**Problem:**
Your answer should consist of the lines holding "solid", copied from the material below.

** The data follows **

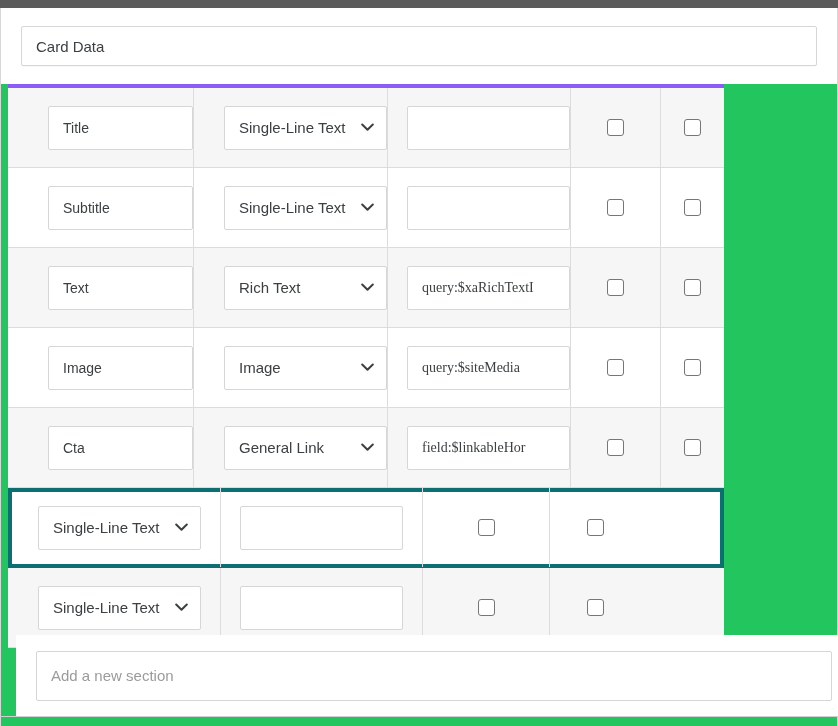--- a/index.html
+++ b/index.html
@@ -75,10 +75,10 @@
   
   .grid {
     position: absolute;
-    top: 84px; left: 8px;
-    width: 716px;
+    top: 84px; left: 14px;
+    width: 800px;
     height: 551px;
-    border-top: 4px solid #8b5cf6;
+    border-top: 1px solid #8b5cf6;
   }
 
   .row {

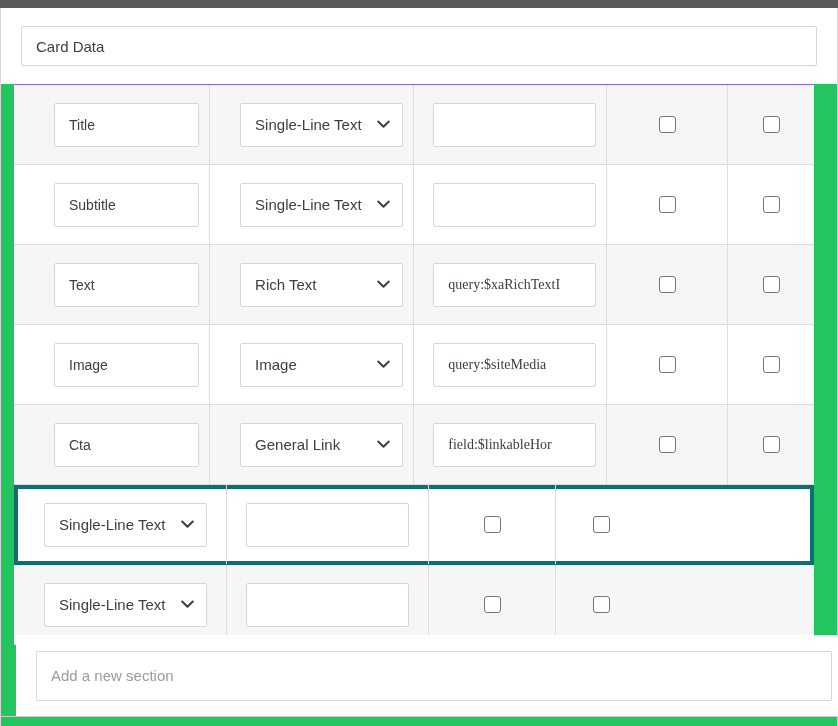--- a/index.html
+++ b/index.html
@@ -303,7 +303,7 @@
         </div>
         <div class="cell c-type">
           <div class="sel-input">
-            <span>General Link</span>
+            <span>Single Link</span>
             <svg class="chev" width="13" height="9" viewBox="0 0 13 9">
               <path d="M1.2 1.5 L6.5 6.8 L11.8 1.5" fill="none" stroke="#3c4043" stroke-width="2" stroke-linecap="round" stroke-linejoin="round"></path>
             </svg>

** End of The data **
** The data follows **

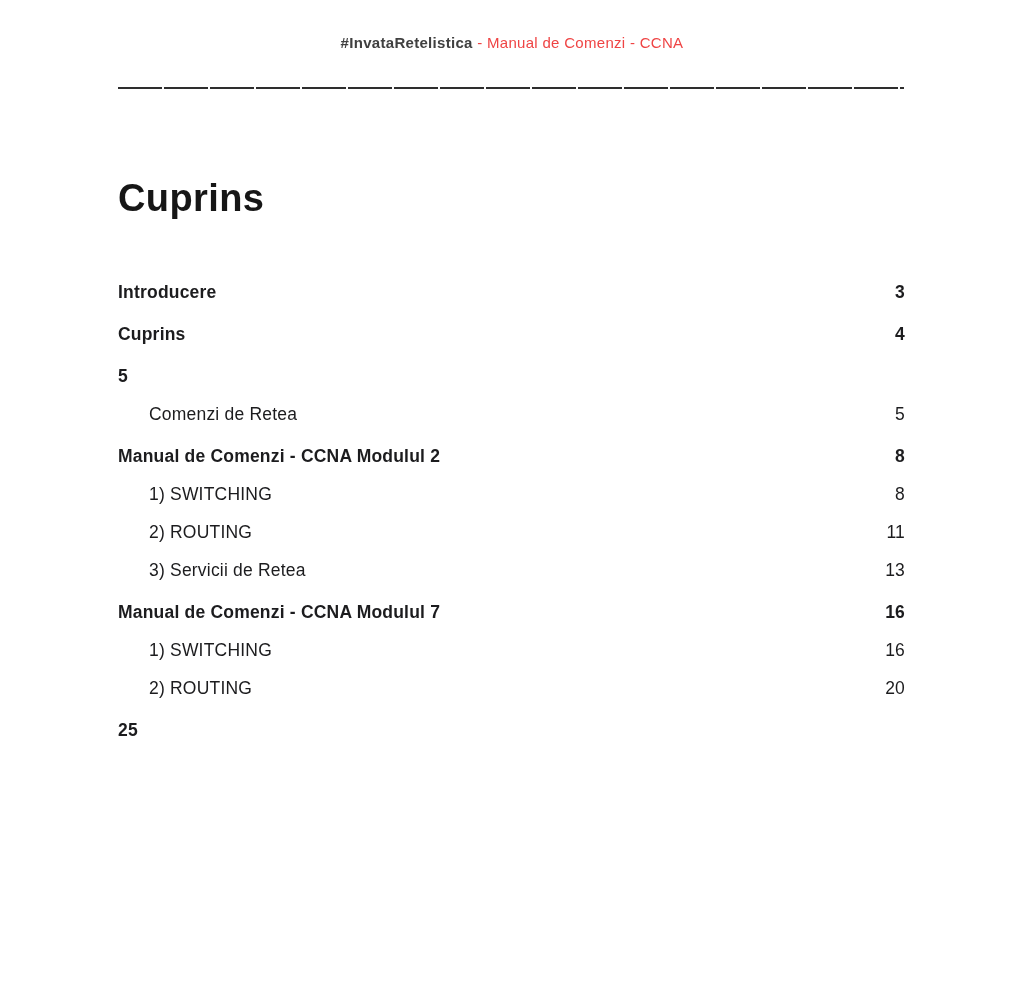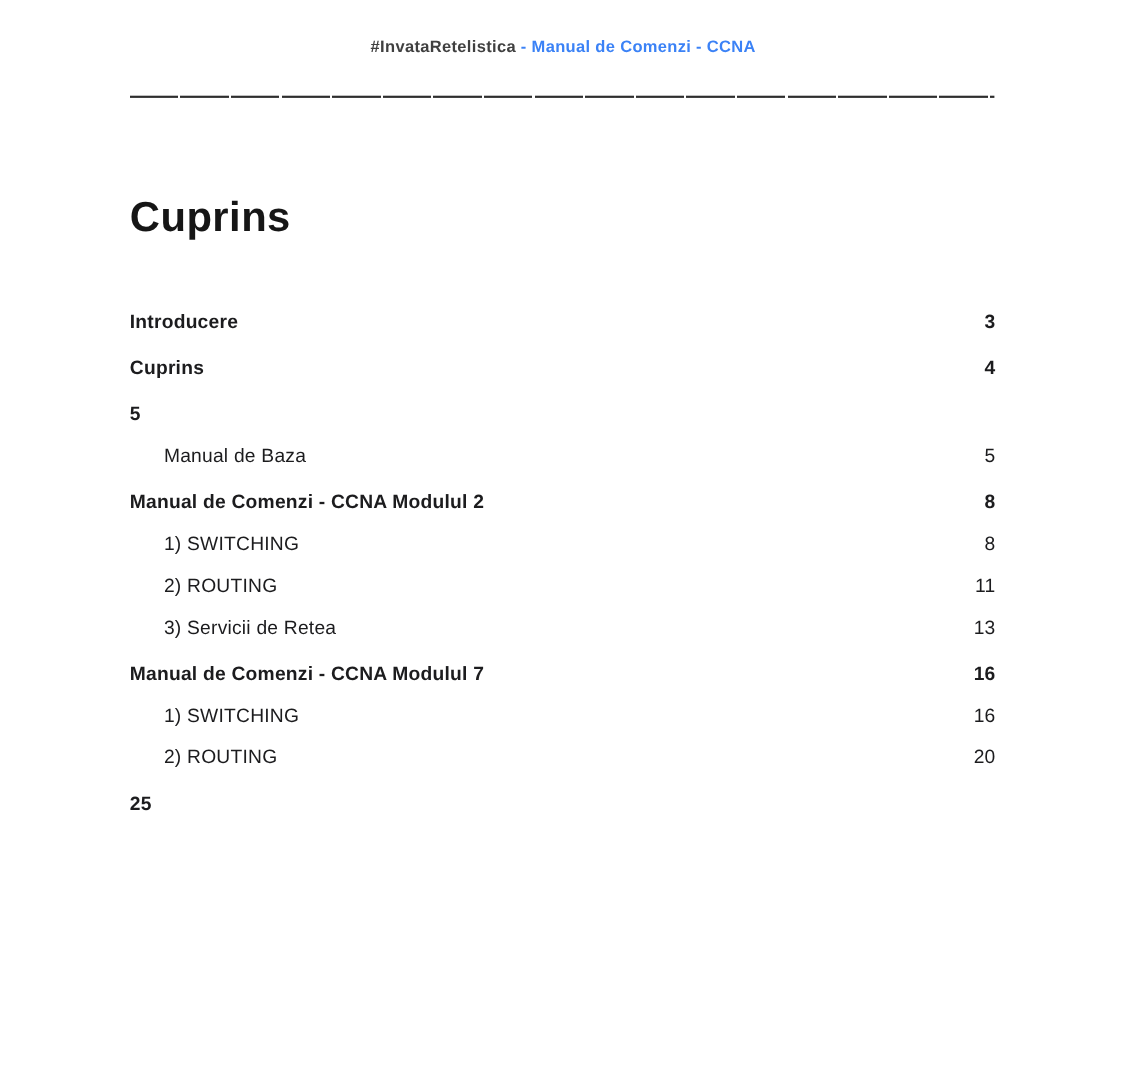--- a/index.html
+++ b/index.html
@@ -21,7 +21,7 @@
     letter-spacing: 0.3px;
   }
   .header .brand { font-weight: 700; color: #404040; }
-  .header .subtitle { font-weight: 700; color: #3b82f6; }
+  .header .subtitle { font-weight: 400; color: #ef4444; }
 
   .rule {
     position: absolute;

** End of The data **

**Answer to this exercise:**
-    border-top: 4px solid #8b5cf6;
+    border-top: 1px solid #8b5cf6;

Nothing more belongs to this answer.